No one was forced to resign or face prosecution, but the combined efforts of Church and Pike led to the creation of permanent intelligence oversight committees in both chambers, a presidential ban on assassinations of foreign leaders, and the Foreign Intelligence Surveillance Act of 1978, requiring the executive branch to request warrants for wiretapping and surveillance purposes. Above all, they drew unprecedented public attention to the most secretive and constitutionally dubious corners of government.
Neither willing nor able
Since then, however, it is no stretch to say that we have largely lived in an era of “benign neglect.”
The Iran-Contra scandal led to major congressional investigations of the Reagan administration in 1987, but they were constrained by an extremely tight time-frame, inadequate staffing, and the refusal of Republicans to challenge their own president.
More recently, the 2014 Senate “Torture Report” represented piercing scrutiny of the CIA’s “enhanced interrogation techniques,” but we have still only seen an executive summary littered with redactions demanded by the Obama administration. Accountability was limited to Obama’s admission that “we tortured folks,” while the Senate’s willingness to confirm Gina Haspel as CIA Director last year provided additional evidence that involvement with the torture program won’t stand in the way of a big promotion.
In short, Congress has progressively become both less willing and effective as an intelligence “watch-dog,” despite possessing no shortage of investigatory tools.
A strange alliance
But could these trends change, now that House Democrats promise to wield whatever tools they can to thwart the wrecking ball Trump administration?
Don’t hold your breath.
Although the intelligence agencies have, for most of their history, acted as extensions of executive power, President Trump is hardly in perfect sync with them. He’s been openly questioning joint findings of Russian interference in the 2016 election, feuding publicly with the former FBI Director, and revoking the security clearance of retired intelligence officials critical of his administration.
This has put Democrats in a strange position.
People like James Comey (who partially sabotaged Hillary Clinton’s presidential campaign) and John Brennan (whose CIA spied on Democratic staffers assigned to the Torture Report) are now regulars on MSNBC, while the new Democratic chair of the House Intelligence Committee is perhaps Congress’s most spirited defender of the FBI.
The late Senator Church surely would have cringed – or at least raised his eyebrows – at all of this.

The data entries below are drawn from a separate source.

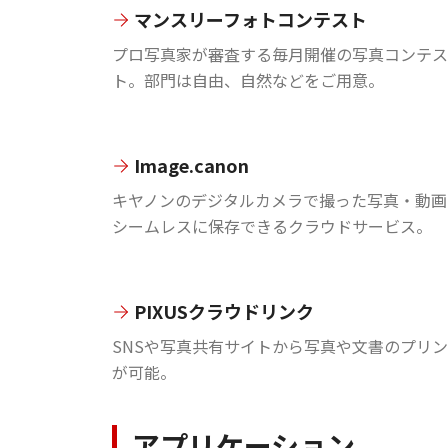
マンスリーフォトコンテスト
プロ写真家が審査する毎月開催の写真コンテス
ト。部門は自由、自然などをご用意。
Image.canon
キヤノンのデジタルカメラで撮った写真・動画
シームレスに保存できるクラウドサービス。
PIXUSクラウドリンク
SNSや写真共有サイトから写真や文書のプリ
が可能。
アプリケーション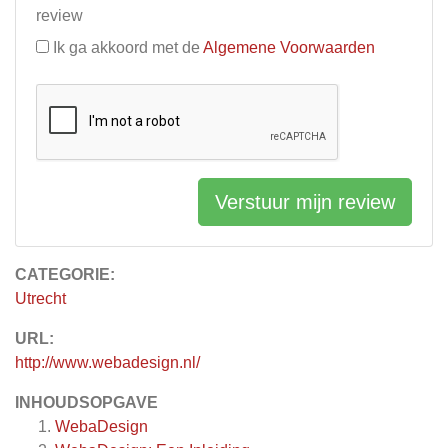
review
Ik ga akkoord met de
Algemene Voorwaarden
Verstuur mijn review
CATEGORIE:
Utrecht
URL:
http://www.webadesign.nl/
INHOUDSOPGAVE
WebaDesign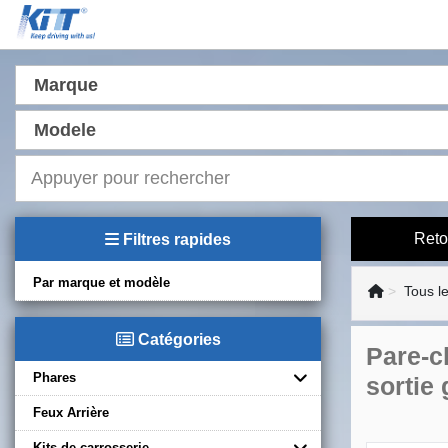
Marque
Modele
Reto
Filtres rapides
Par marque et modèle
Tous l
Catégories
Pare-c
Phares
sortie
Feux Arrière
Kits de carrosserie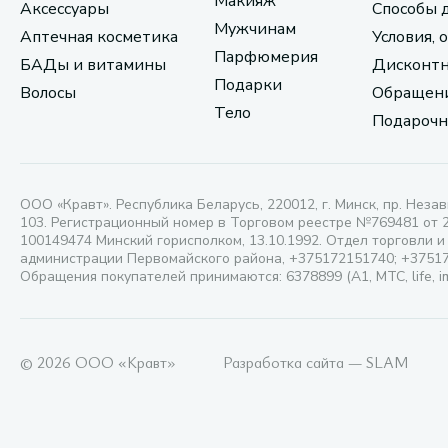
Макияж
Аксессуары
Способы 
Мужчинам
Аптечная косметика
Условия, 
Парфюмерия
БАДы и витамины
Дисконтн
Подарки
Волосы
Обращени
Тело
Подарочн
ООО «Кравт». Республика Беларусь, 220012, г. Минск, пр. Незав
103. Регистрационный номер в Торговом реестре №769481 от 
100149474 Минский горисполком, 13.10.1992. Отдел торговли и
администрации Первомайского района, +375172151740; +3751
Обращения покупателей принимаются: 6378899 (А1, МТС, life, i
© 2026 ООО «Кравт»
Разработка сайта — SLAM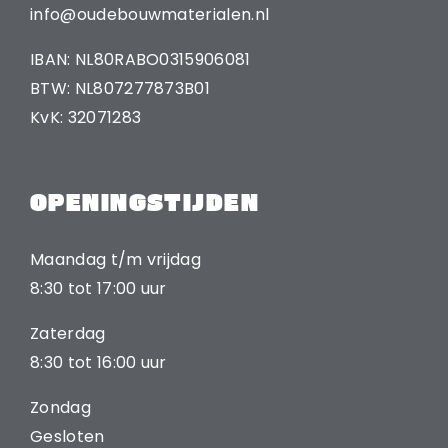
info@oudebouwmaterialen.nl
IBAN: NL80RABO0315906081
BTW: NL807277873B01
KvK: 32071283
OPENINGSTIJDEN
Maandag t/m vrijdag
8:30 tot 17:00 uur
Zaterdag
8:30 tot 16:00 uur
Zondag
Gesloten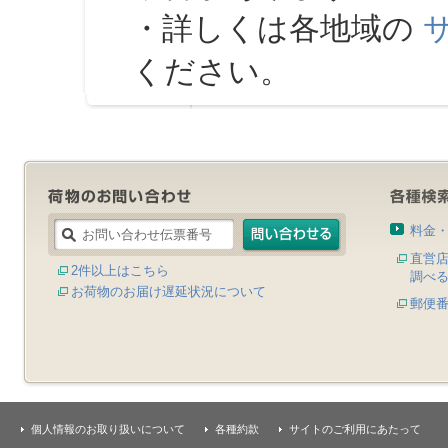
・詳しくは各地域の
ください。
料金
直営
2件以上はこちら
調べ
お荷物のお届け遅延状況について
郵便
個人情報のお取り扱いについて
各種約款
サイトのご利用にあたって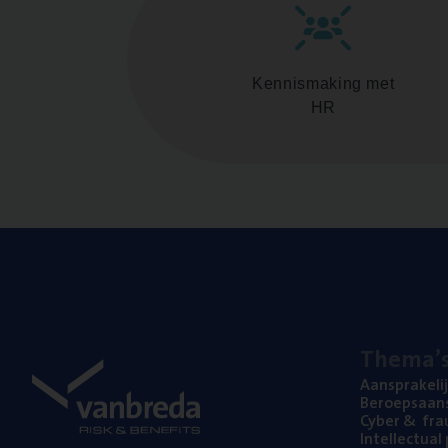
Kennismaking met
HR
The­ma’
Aan­spra­ke­li
Beroeps­aan­s
Cyber
&
fra
Intel­lec­tu­a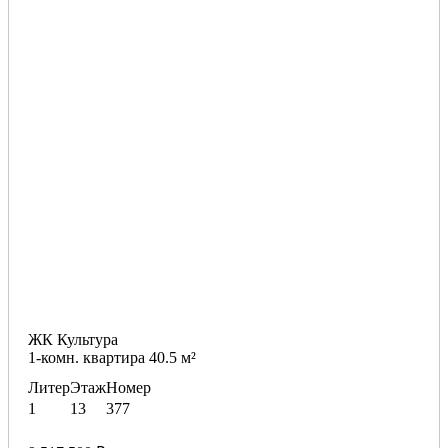
ЖК Культура
1-комн. квартира 40.5 м²
Литер
Этаж
Номер
1
13
377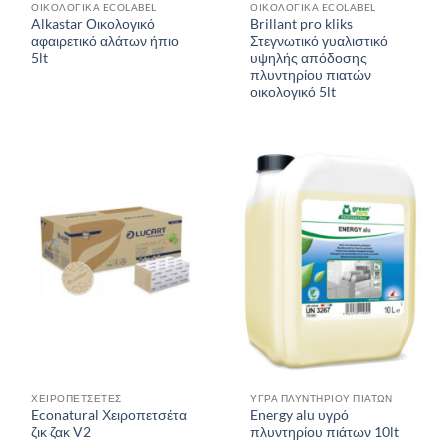
ΟΙΚΟΛΟΓΙΚΑ ECOLABEL
ΟΙΚΟΛΟΓΙΚΑ ECOLABEL
Alkastar Οικολογικό
Brillant pro kliks
αφαιρετικό αλάτων ήπιο
Στεγνωτικό γυαλιστικό
5lt
υψηλής απόδοσης
πλυντηρίου πιατών
οικολογικό 5lt
ΧΕΙΡΟΠΕΤΣΕΤΕΣ
ΥΓΡΑ ΠΛΥΝΤΗΡΙΟΥ ΠΙΑΤΩΝ
Econatural Χειροπετσέτα
Energy alu υγρό
ζικ ζακ V2
πλυντηρίου πιάτων 10lt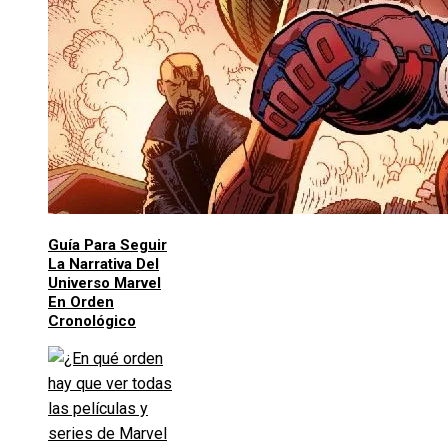
Guía Para Seguir
La Narrativa Del
Universo Marvel
En Orden
Cronológico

But Church served in a Congress that was trying to re-establish itself after the Vietnam War and Watergate. Some unity of purpose, across party lines, was essential to the institution’s continuing relevance – perhaps even survival.

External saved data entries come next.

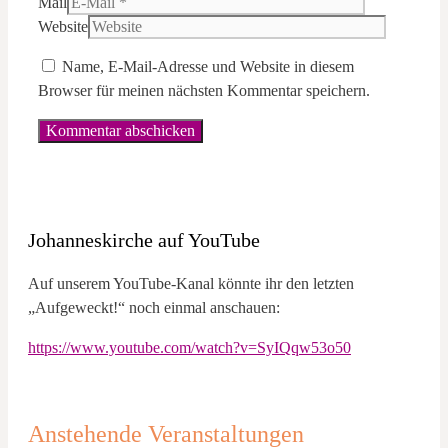
Mail
Website
Name, E-Mail-Adresse und Website in diesem
Browser für meinen nächsten Kommentar speichern.
Johanneskirche auf YouTube
Auf unserem YouTube-Kanal könnte ihr den letzten
„Aufgeweckt!“ noch einmal anschauen:
https://www.youtube.com/watch?v=SyIQqw53o50
Anstehende Veranstaltungen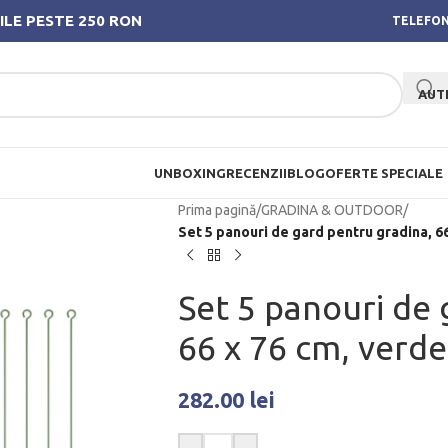
ILE PESTE 250 RON
TELEFON
AUT
UNBOXING
RECENZII
BLOG
OFERTE SPECIALE
Prima pagină
/
GRADINA & OUTDOOR
/
Set 5 panouri de gard pentru gradina, 6
Set 5 panouri de 
66 x 76 cm, verde
282.00
lei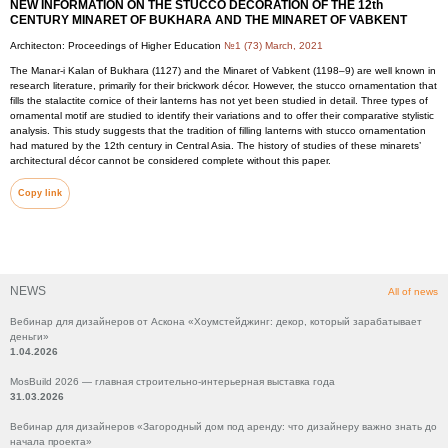
NEW INFORMATION ON THE STUCCO DECORATION OF THE 12th
CENTURY MINARET OF BUKHARA AND THE MINARET OF VABKENT
Architecton: Proceedings of Higher Education
№1 (73) March, 2021
The Manar-i Kalan of Bukhara (1127) and the Minaret of Vabkent (1198–9) are well known in
research literature, primarily for their brickwork décor. However, the stucco ornamentation that
fills the stalactite cornice of their lanterns has not yet been studied in detail. Three types of
ornamental motif are studied to identify their variations and to offer their comparative stylistic
analysis. This study suggests that the tradition of filling lanterns with stucco ornamentation
had matured by the 12th century in Central Asia. The history of studies of these minarets’
architectural décor cannot be considered complete without this paper.
Copy link
NEWS
All of news
Вебинар для дизайнеров от Аскона «Хоумстейджинг: декор, который зарабатывает
деньги»
1.04.2026
MosBuild 2026 — главная строительно-интерьерная выставка года
31.03.2026
Вебинар для дизайнеров «Загородный дом под аренду: что дизайнеру важно знать до
начала проекта»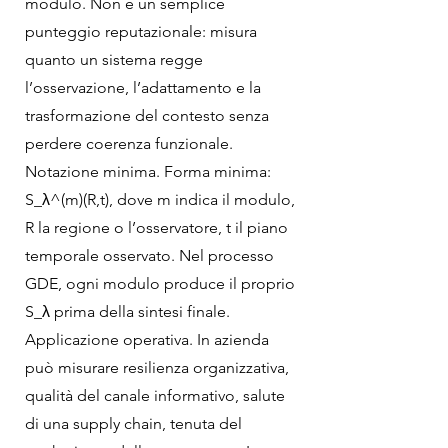
modulo. Non è un semplice
punteggio reputazionale: misura
quanto un sistema regge
l’osservazione, l’adattamento e la
trasformazione del contesto senza
perdere coerenza funzionale.
Notazione minima. Forma minima:
S_λ^(m)(R,t), dove m indica il modulo,
R la regione o l’osservatore, t il piano
temporale osservato. Nel processo
GDE, ogni modulo produce il proprio
S_λ prima della sintesi finale.
Applicazione operativa. In azienda
può misurare resilienza organizzativa,
qualità del canale informativo, salute
di una supply chain, tenuta del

To say the least, times have changed. As long as Democrats perceive the intelligence agencies as allies in their fight against President Trump, they will not be creating another Church or Pike Committee any time soon.
Should this bother us?
Not if our immediate goal is the amassing of more cable TV talking heads saying how much they loathe President Trump. But if we have broader concerns about power, accountability and the health of the republic, then we can ill-afford yet another Congress that fails in one of its most vital oversight responsibilities.